== Dataset entries ==
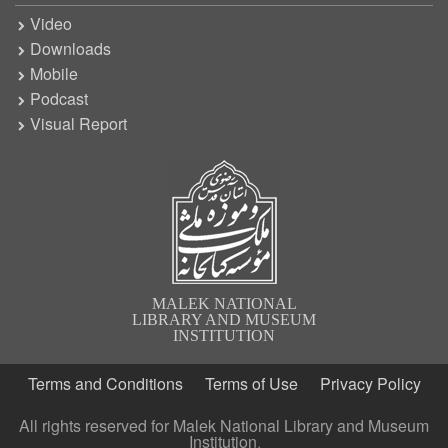
Video
Downloads
Mobile
Podcast
Visual Report
MALEK NATIONAL
LIBRARY AND MUSEUM
INSTITUTION
Terms and Conditions
Terms of Use
Privacy Policy
All rights reserved for Malek National Library and Museum
Institution.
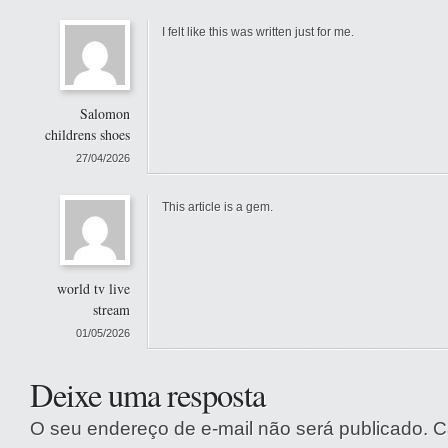
I felt like this was written just for me.
Salomon
childrens shoes
27/04/2026
This article is a gem.
world tv live
stream
01/05/2026
Deixe uma resposta
O seu endereço de e-mail não será publicado.
C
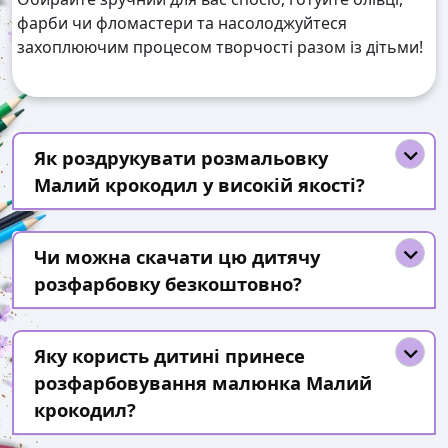
фарби чи фломастери та насолоджуйтеся
захоплюючим процесом творчості разом із дітьми!
Як роздрукувати розмальовку
Малий крокодил у високій якості?
Чи можна скачати цю дитячу
розфарбовку безкоштовно?
Яку користь дитині принесе
розфарбовування малюнка Малий
крокодил?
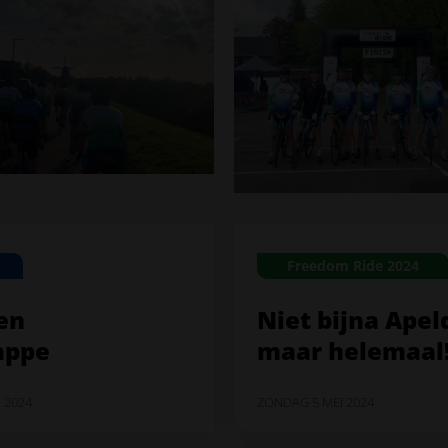
Freedom Ride 2024
en
Niet bijna Ape
appe
maar helemaal
 2024
ZONDAG 5 MEI 2024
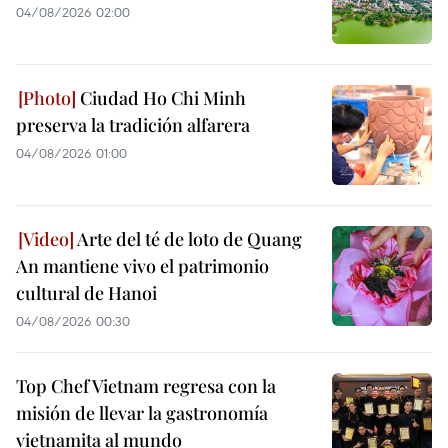
04/08/2026 02:00
Ciudad Ho Chi Minh
preserva la tradición alfarera
04/08/2026 01:00
Arte del té de loto de Quang
An mantiene vivo el patrimonio
cultural de Hanoi
04/08/2026 00:30
Top Chef Vietnam regresa con la
misión de llevar la gastronomía
vietnamita al mundo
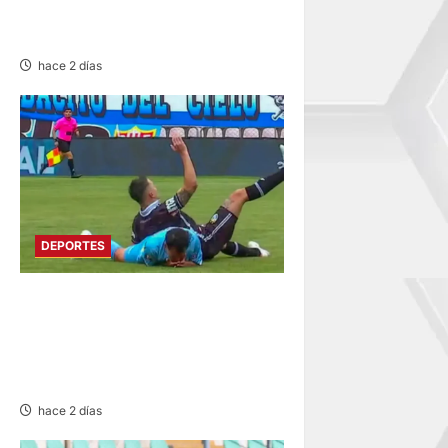
ATLÉTICO EVZA GANA 5-0 A
CANTERAS BERNABÉU
hace 2 días
DEPORTES
POR LA LIGA 1: ADT DE
MALAS VOLVIÓ A PERDER DE
LOCAL AHORA ANTE
GARCILASO
hace 2 días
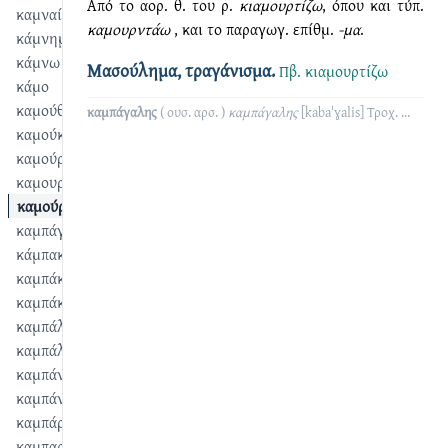
Από το αορ. θ. του ρ.
κιαμουρτίζω
, όπου και τύπ.
καμναίνω
καμουρντάω
, και το παραγωγ. επίθμ.
-μα
.
κάμνημα
κάμνω
Μασούλημα, τραγάνισμα.
Πβ.
κιαμουρτίζω
κάμο
καμούθι
καμπάγαλης
( ουσ. αρσ. )
καμπάγαλης
[kabaˈɣalis]
Τροχ.
...
καμούκ
καμούρ
καμουρντάω
καμούρντημα
καμπάγαλης
κάμπακα
καμπάκης
καμπάκι
καμπάλα
καμπάλι
καμπάνα
καμπάνταης
καμπάρντημα
καμπαρντίζω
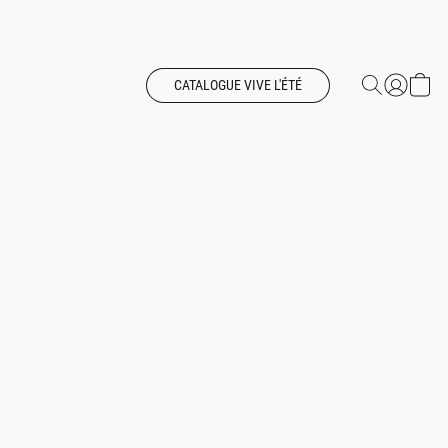
CATALOGUE VIVE L'ÉTÉ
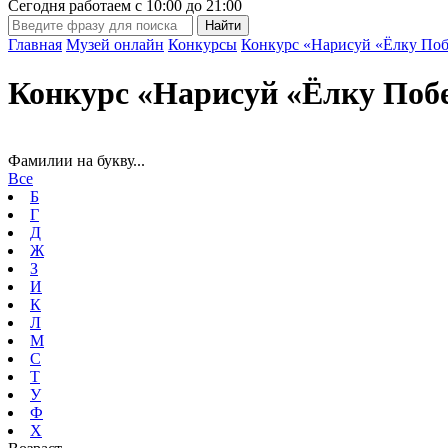
Сегодня работаем с
10:00
до
21:00
Главная
Музей онлайн
Конкурсы
Конкурс «Нарисуй «Ёлку Поб
Конкурс «Нарисуй «Ёлку Поб
Фамилии на букву...
Все
Б
Г
Д
Ж
З
И
К
Л
М
С
Т
У
Ф
Х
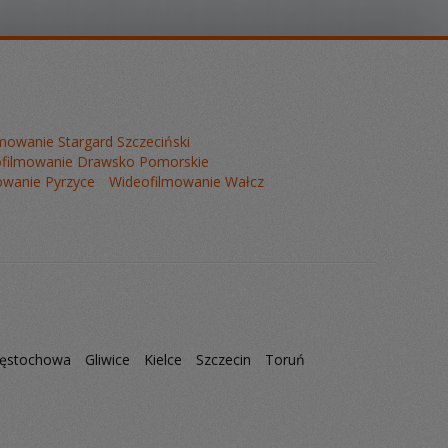
mowanie Stargard Szczeciński
filmowanie Drawsko Pomorskie
owanie Pyrzyce
Wideofilmowanie Wałcz
ęstochowa
Gliwice
Kielce
Szczecin
Toruń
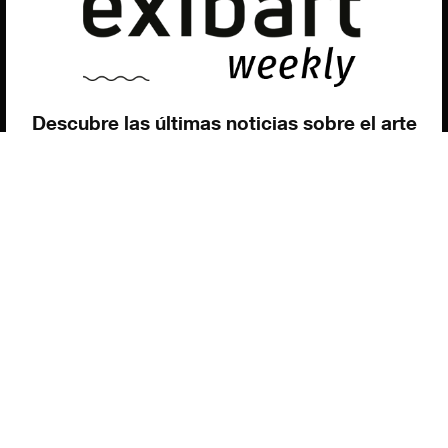
Utilizamos cookies para ofrecerte la mejor experiencia en
nuestra web.
Puedes aprender más sobre qué cookies utilizamos o
desactivarlas en los
ajustes
.
Política de privacidad
©exibart 2026 - web design and
development by
Infmedia
Aceptar
Descubre las últimas noticias sobre el arte
contemporáneo en el ámbito español.
Teclea tu dirección de correo electrónico y
suscríbete a la newsletter!
Inscribiéndote, aceptas nuestra política de privacidad / He leído y acepto
vuestra política de privacidad
.
Suscripción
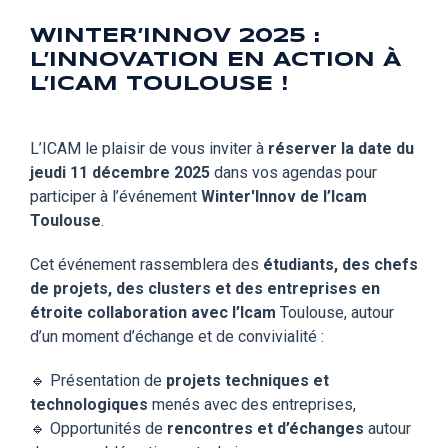
WINTER’INNOV 2025 :
L’INNOVATION EN ACTION À
L’ICAM TOULOUSE !
L’ICAM
le plaisir de vous inviter à
réserver la date du
jeudi 11 décembre 2025
dans vos agendas pour
participer à l’événement
Winter'Innov de l’Icam
Toulouse
.
Cet événement rassemblera des
étudiants, des chefs
de projets, des clusters et des entreprises en
étroite collaboration avec l’Icam
Toulouse, autour
d’un moment d’échange et de convivialité :
🔹
Présentation de
projets techniques et
technologiques
menés avec des entreprises,
🔹
Opportunités de
rencontres et d’échanges
autour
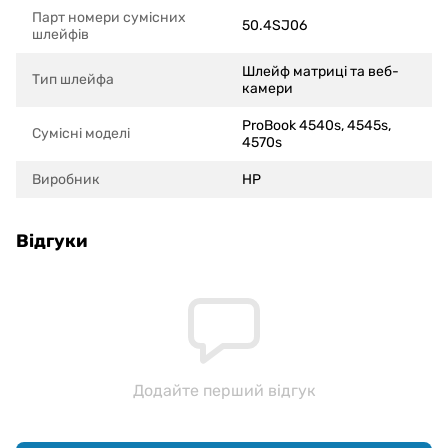
Парт номери сумісних
50.4SJ06
шлейфів
Шлейф матриці та веб-
Тип шлейфа
камери
ProBook 4540s, 4545s,
Сумісні моделi
4570s
Виробник
HP
Відгуки
Додайте перший відгук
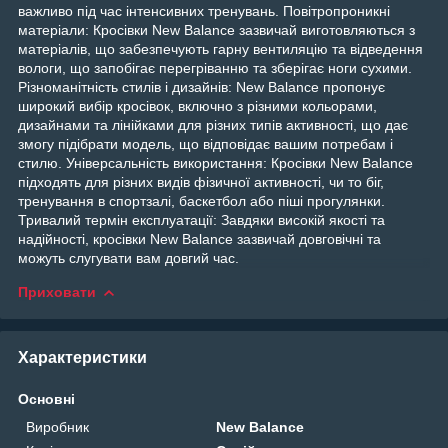
важливо під час інтенсивних тренувань. Повітропроникні
матеріали: Кросівки New Balance зазвичай виготовляються з
матеріалів, що забезпечують гарну вентиляцію та відведення
вологи, що запобігає перегріванню та зберігає ноги сухими.
Різноманітність стилів і дизайнів: New Balance пропонує
широкий вибір кросівок, включно з різними кольорами,
дизайнами та лінійками для різних типів активності, що дає
змогу підібрати модель, що відповідає вашим потребам і
стилю. Універсальність використання: Кросівки New Balance
підходять для різних видів фізичної активності, чи то біг,
тренування в спортзалі, баскетбол або піші прогулянки.
Тривалий термін експлуатації: Завдяки високій якості та
надійності, кросівки New Balance зазвичай довговічні та
можуть слугувати вам довгий час.
Приховати
Характеристики
Основні
Виробник
New Balance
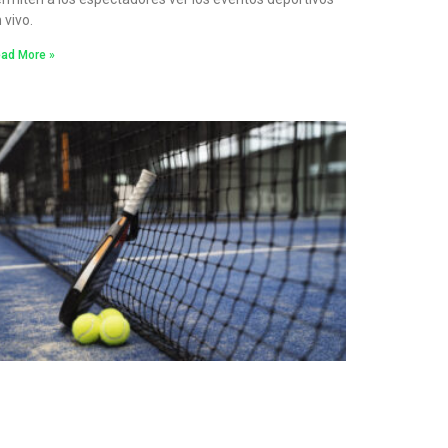
 vivo.
ad More »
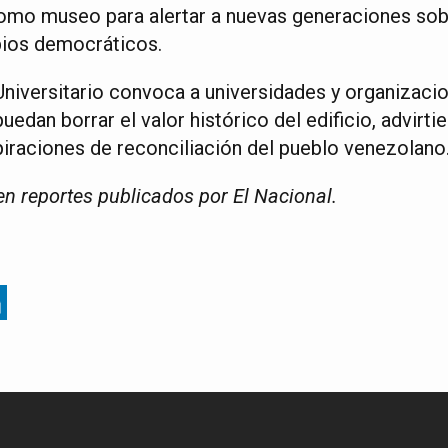
omo museo para alertar a nuevas generaciones sob
pios democráticos.
niversitario convoca a universidades y organizacio
edan borrar el valor histórico del edificio, advirt
piraciones de reconciliación del pueblo venezolano
n reportes publicados por El Nacional.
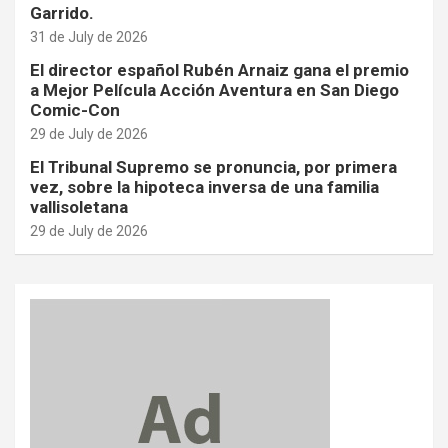
Garrido.
31 de July de 2026
El director español Rubén Arnaiz gana el premio
a Mejor Película Acción Aventura en San Diego
Comic-Con
29 de July de 2026
El Tribunal Supremo se pronuncia, por primera
vez, sobre la hipoteca inversa de una familia
vallisoletana
29 de July de 2026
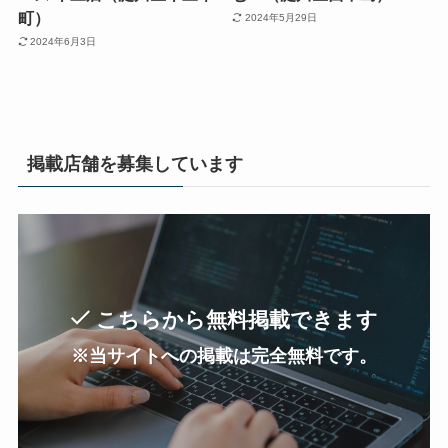
町）
2024年5月29日
2024年6月3日
掲載店舗を募集しています
こちらから無料掲載できます
※当サイトへの掲載は完全無料です。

== What this task involves ==
Up to and including the line with "world tv live", repeat every line from the top of the entries exactly, but not the pictures.

== Response area ==
Video
Downloads
Mobile
Podcast
Visual Report
MALEK NATIONAL
LIBRARY AND MUSEUM
INSTITUTION
Terms and Conditions
Terms of Use
Privacy Policy
All rights reserved for Malek National Library and Museum
Institution.
I felt like this was written just for me.
Salomon
childrens shoes
27/04/2026
This article is a gem.
world tv live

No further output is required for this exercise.